**Problem requirements**
Word for word, return the lines below from the first through the line that has "thumb tip: (283, 160)", dropping the pictures.

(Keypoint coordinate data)
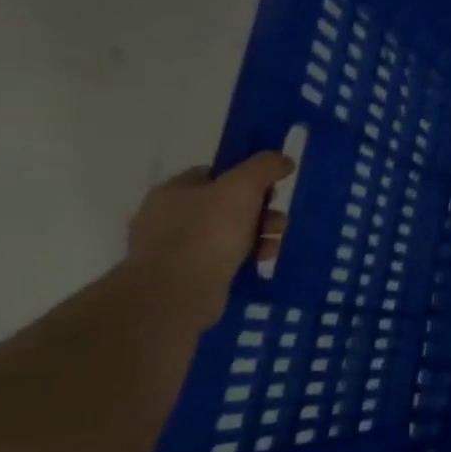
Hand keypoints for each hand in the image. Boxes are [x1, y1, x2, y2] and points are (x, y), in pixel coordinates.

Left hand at [124, 153, 293, 329]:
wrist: (178, 291)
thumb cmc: (208, 231)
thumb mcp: (243, 187)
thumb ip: (265, 166)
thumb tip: (283, 160)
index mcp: (173, 190)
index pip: (214, 174)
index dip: (246, 179)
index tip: (271, 190)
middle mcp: (167, 216)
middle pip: (226, 205)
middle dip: (259, 212)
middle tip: (277, 223)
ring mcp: (172, 248)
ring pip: (227, 233)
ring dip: (258, 235)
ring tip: (273, 245)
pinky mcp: (184, 276)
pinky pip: (222, 259)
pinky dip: (245, 257)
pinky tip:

**Exercise response**
Hand keypoints for each hand in the image. Boxes are [x1, y1, x2, y2] and points are (x, y), in pixel coordinates.

Left hand at [124, 153, 293, 329]:
wrist: (178, 291)
thumb cmc: (208, 231)
thumb mcp: (243, 187)
thumb ip: (265, 166)
thumb tip: (283, 160)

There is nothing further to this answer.